Living for the Glory of God ~ Vivir para la Gloria de Dios

God’s Sovereign Will vs God’s Commanded Will (James 4:13-17) ~ A Daily Devotion for March 5, 2014

“Come now, you who say, ‘Today or tomorrow we will go into such and such a town and spend a year there and trade and make a profit’ – yet you do not know what tomorrow will bring. What is your life? For you are a mist that appears for a little time and then vanishes. Instead you ought to say, ‘If the Lord wills, we will live and do this or that. As it is, you boast in your arrogance. All such boasting is evil. So whoever knows the right thing to do and fails to do it, for him it is sin.” ~ James 4:13-17

 

In the last few days, we have been going through James 4:13-17 verse by verse. We have now made it through that particular section of James, and thus, it would be appropriate to have some concluding remarks over James 4:13-17.

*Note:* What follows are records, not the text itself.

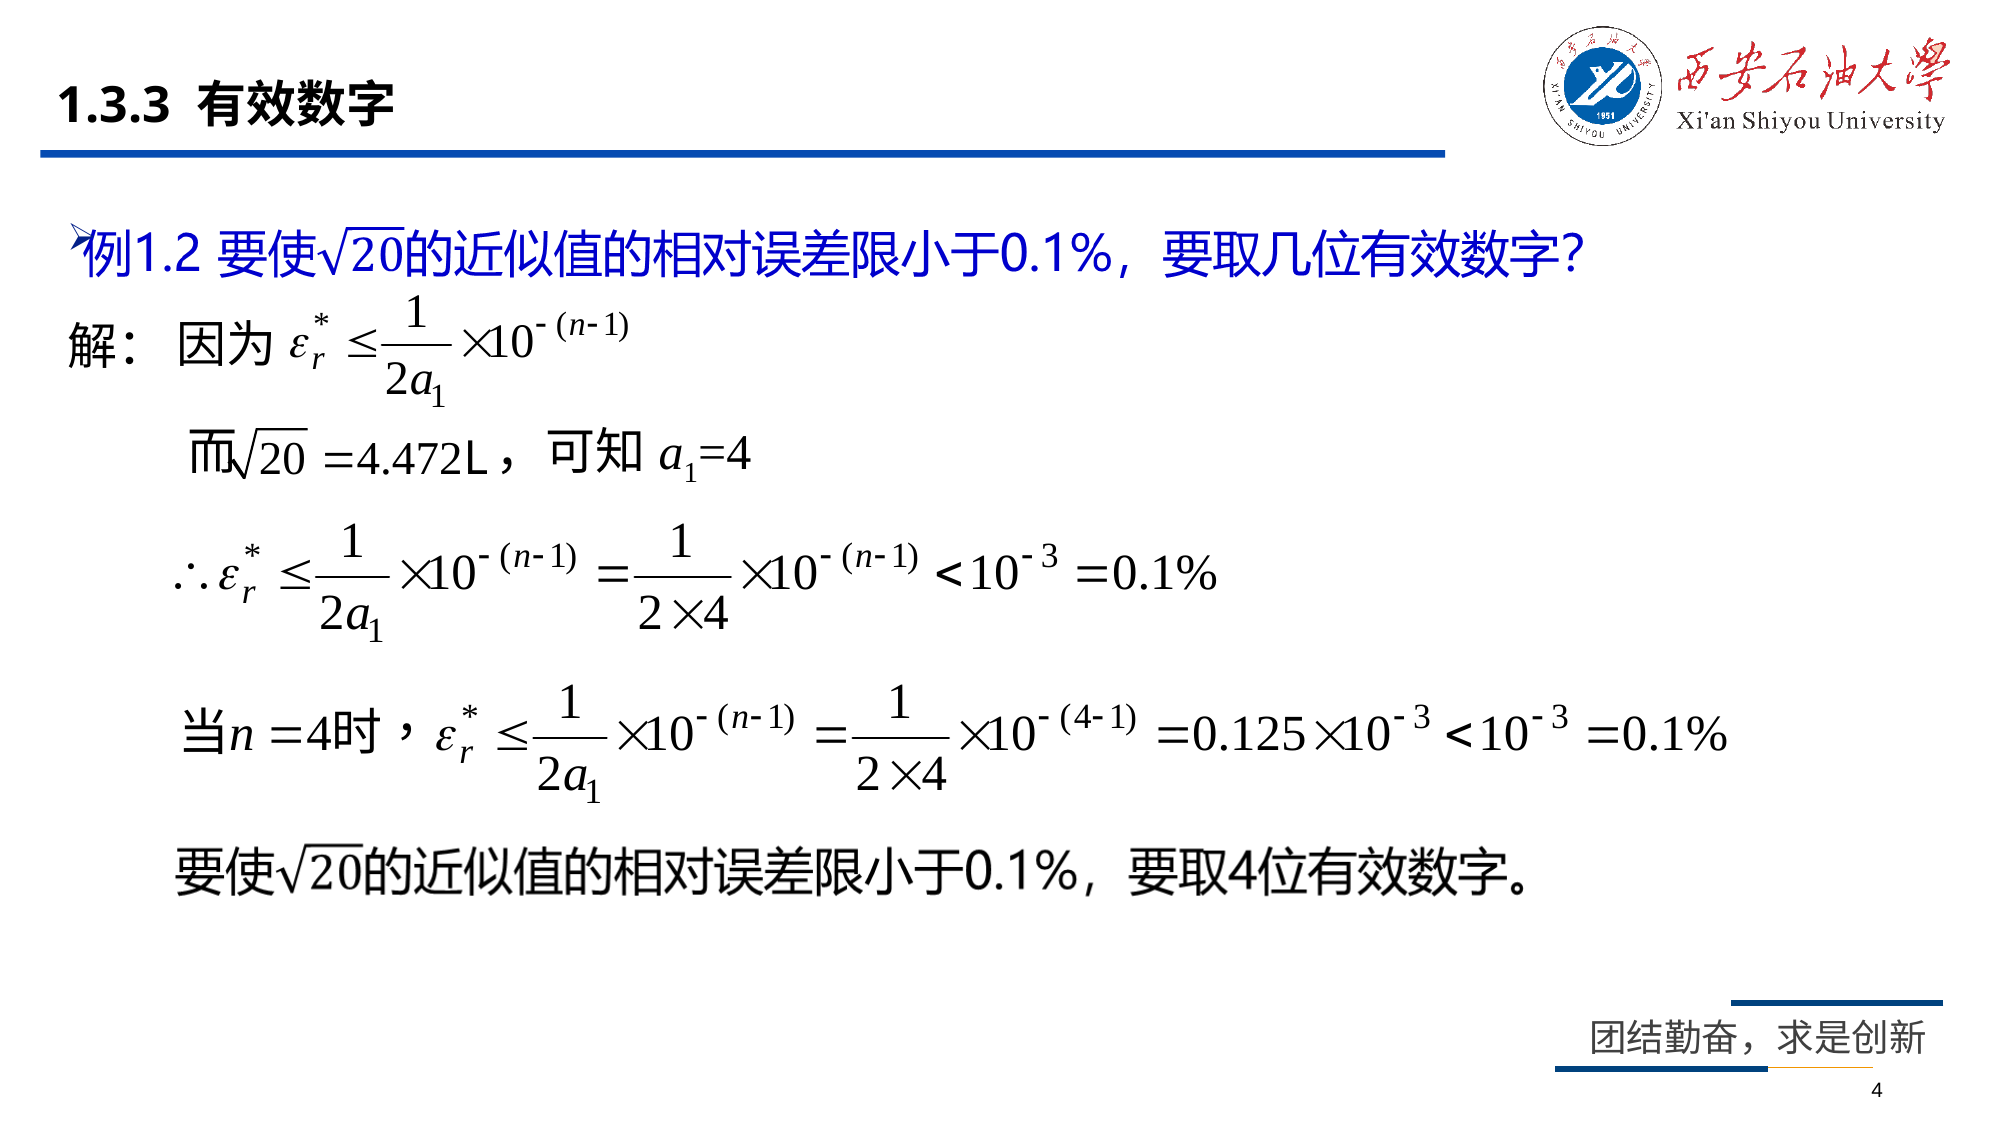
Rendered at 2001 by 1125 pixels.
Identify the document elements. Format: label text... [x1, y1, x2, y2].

picture [1543, 26, 1950, 146]
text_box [160, 412, 780, 489]
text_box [175, 674, 1733, 810]
title 1.3.3 有效数字 [41, 58, 1842, 146]
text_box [160, 284, 634, 411]
text_box 解： [53, 307, 155, 382]
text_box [172, 513, 1223, 649]
list [52, 189, 1875, 902]
text_box [160, 826, 1588, 909]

One of the keys to understanding this passage and finding the comfort in God’s will, is to understand what God’s will is. There is often much confusion about God’s will. God’s will is often thought of something that is hidden and has to be sought out. Paul Tripp rightly says that many people are living in fear, anxiety and confusion because people do not know what God’s will is for their life.[1] He goes on to say that, “I think many Christians make the mistake of acting on what they can never be sure of rather than relying on what they can know for sure. In other words, Christians confuse God’s secret will with his revealed will.”[2] This is quite the truthful statement.

Often people make God’s will about their own feelings and emotions. Yet, feelings and emotions can be deceiving if they are not kept in check. Therefore, this is never a reliable source to determine God’s will. One can never be completely sure of their feelings and emotions and thus, that person can never be sure of God’s will.

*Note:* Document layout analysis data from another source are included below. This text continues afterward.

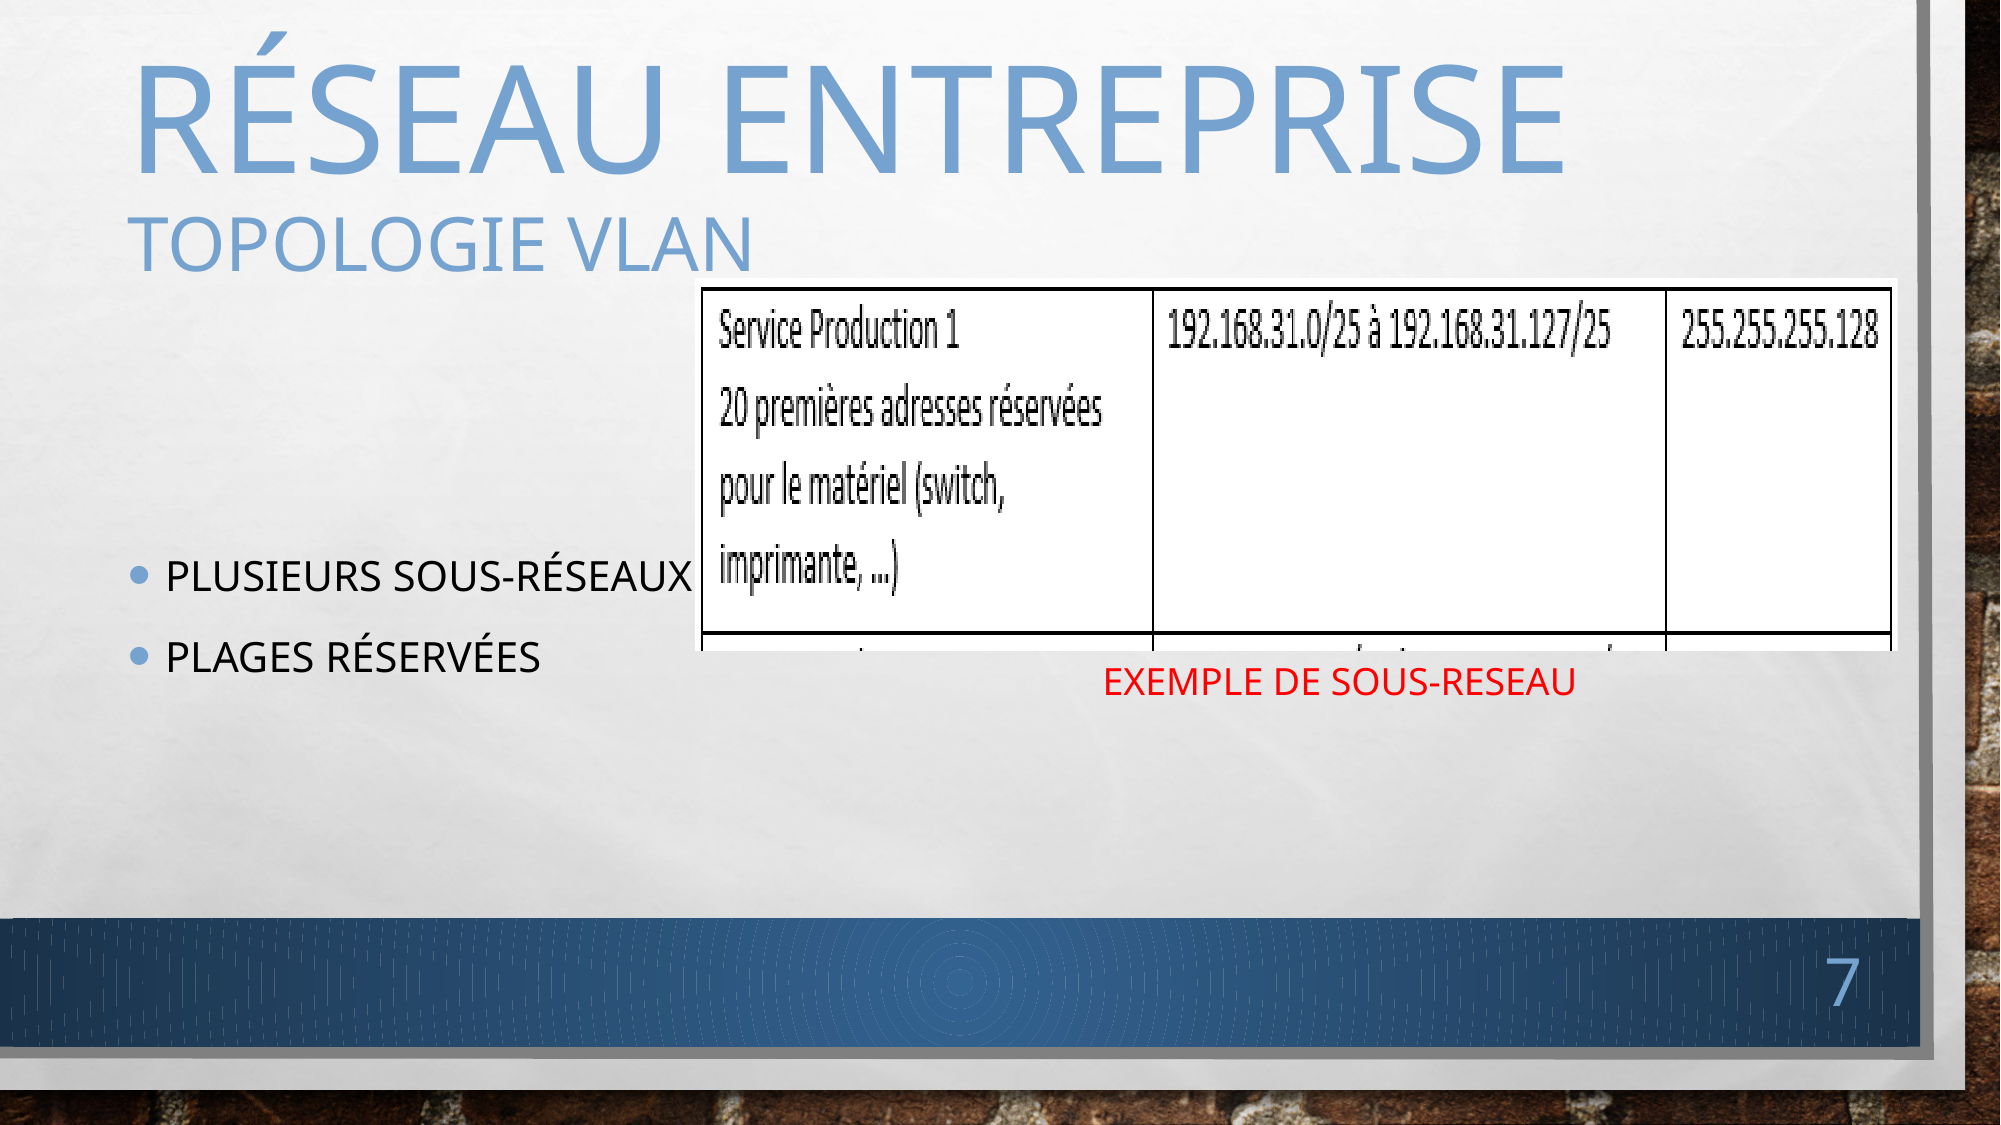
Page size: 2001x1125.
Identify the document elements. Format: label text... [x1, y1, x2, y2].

list Plusieurs sous-réseaux Plages réservées [112, 338, 1818, 882]
title Réseau entreprise Topologie vlan [112, 26, 1818, 305]
picture [694, 278, 1898, 651]
picture [0, 0, 2000, 1125]
text_box EXEMPLE DE SOUS-RESEAU [862, 651, 1818, 710]
slide_number 7 [1769, 944, 1919, 1027]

However, God’s will can be more easily understood than that. There are essentially two parts of God’s will. The first is God’s sovereign will. God is sovereign, meaning He has complete control over all things, this includes everything that has happened in the past, everything happening now, and everything that will happen in the future. Therefore, anything that happens is part of God’s sovereign will. However, humans will never completely know all of God’s sovereign will. The only things that can be known about God’s sovereign will are those things that He chooses to reveal, which would be the things have already happened (history) or things that he has revealed through revelation. An example that has been given is this:

Before marriage, a person cannot say that it is the sovereign will of God for him to marry a particular girl. But, after they are married, he can say this with certainty, because it came to pass. Everything that happens is part of God’s sovereign will. Before something takes place, however, it is impossible to discern what the sovereign will of the Lord is.[3]

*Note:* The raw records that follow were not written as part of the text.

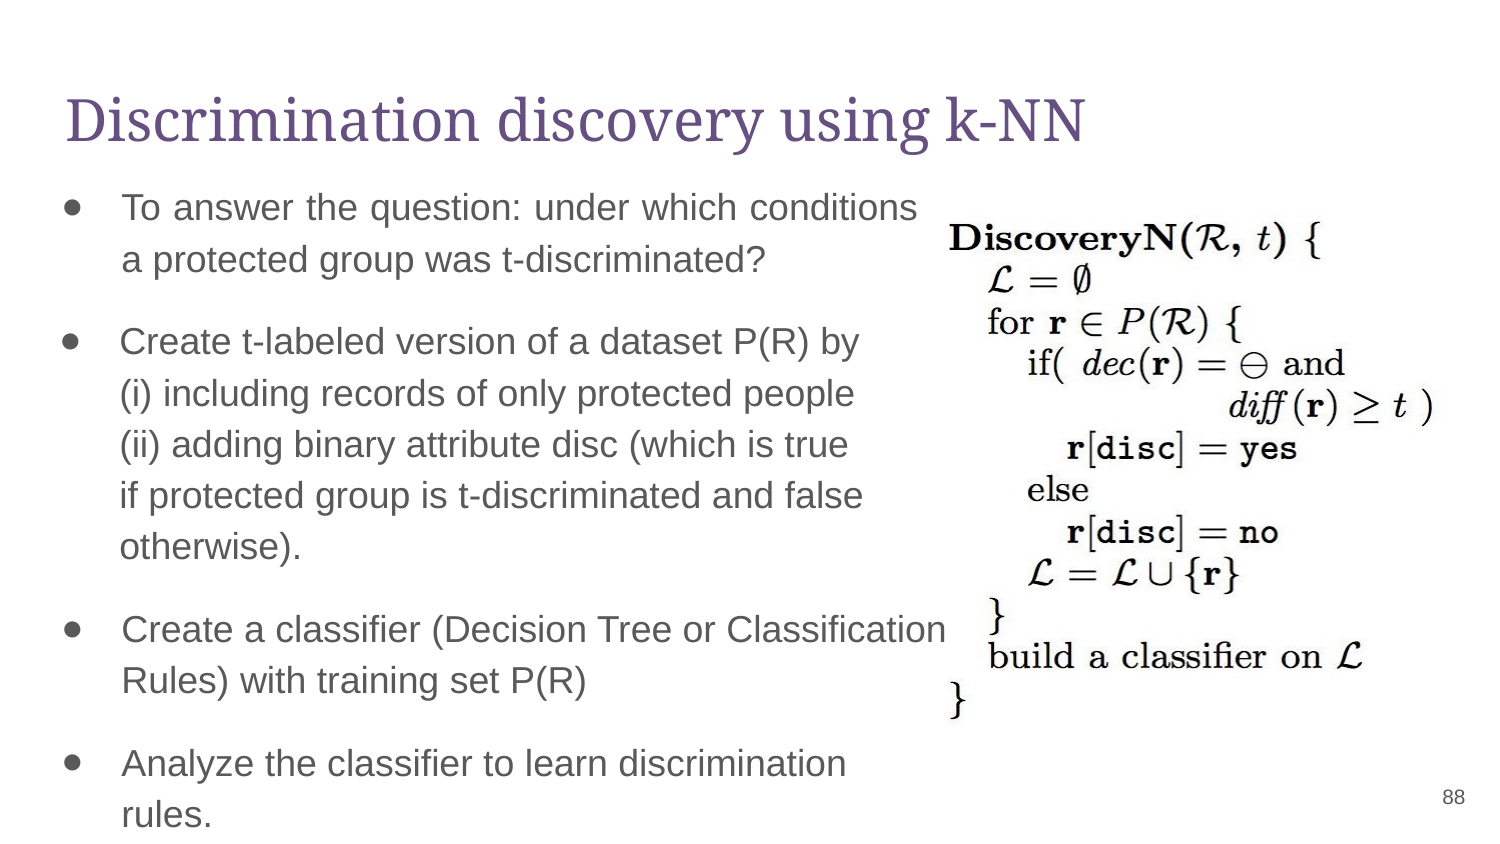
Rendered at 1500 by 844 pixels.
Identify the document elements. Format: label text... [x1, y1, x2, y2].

text_box [947, 214, 1446, 726]
text_box To answer the question: under which conditions a protected group was t-discriminated? Create t-labeled version of a dataset P(R) by (i) including records of only protected people (ii) adding binary attribute disc (which is true if protected group is t-discriminated and false otherwise). Create a classifier (Decision Tree or Classification Rules) with training set P(R) Analyze the classifier to learn discrimination rules. [59, 177, 949, 763]
title Discrimination discovery using k-NN [63, 82, 1437, 163]
slide_number ‹#› [1426, 783, 1468, 806]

The second part of God’s will is His commanded will. The commanded will of God are those things that He has commanded to the people. This will can be known because it is revealed throughout Scripture. His commanded will is that which God has commanded to every human that should be part of right and holy living. However, it is something that people can choose to disobey.

Perhaps one of the easier ways to understand God’s sovereign will and His commanded will is through a comparison of the characteristics of each:

 

Sovereign Will Commanded Will
Secret; known only to God except as revealed through history or revelation. Revealed in the Bible
Cannot be resisted or thwarted. Can be resisted or disobeyed.
Encompasses both good and evil (sin). Involves only that which is good and holy.
Comprehensive; controls all aspects of life, time, and history. Specific; provides principles for living.
The believer is not commanded to know or discover what God has not revealed. Believers are exhorted to know, understand, and obey all that God has revealed.[4]

 

As mere humans, each person is responsible to respond to God’s sovereign and commanded will. While one may not fully understand all of Gods sovereign will, the response is still to be trust Him and move forward in obedience (see Proverbs 3:5-6). Regardless of a person’s limited understanding, one should always trust in the Lord. It is for this reason that James can write to believers to respond to trials in joy in chapter 1. It is because God is sovereign and has a plan that is being worked out. Therefore, one can be joyful. For God’s commanded will, the response is simply. Obey what He has commanded (Deuteronomy 11:1, 29:29).

Planning apart from the Lord is foolish, because God already has a plan. Therefore, one should always say, ‘If the Lord wills.’ A person’s response is always the same. Move forward in obedience to accomplish the will of the Lord. His will always prevails, and He has already laid out the steps. For that reason, planning must always take into consideration that God has a plan, even if one does not always know it, and therefore, a person maybe expected to adjust accordingly.


[1] Paul Tripp, The Secret Will of God, February 24, 2014, http://paultripp.com/articles/posts/the-secret-will-of-god (accessed February 24, 2014).

[2] Paul Tripp, The Secret Will of God, February 24, 2014, http://paultripp.com/articles/posts/the-secret-will-of-god (accessed February 24, 2014).

[3] Fundamentals of the Faith (Chicago: Moody Press, 2009), 178.

[4] Fundamentals of the Faith (Chicago: Moody Press, 2009), 172.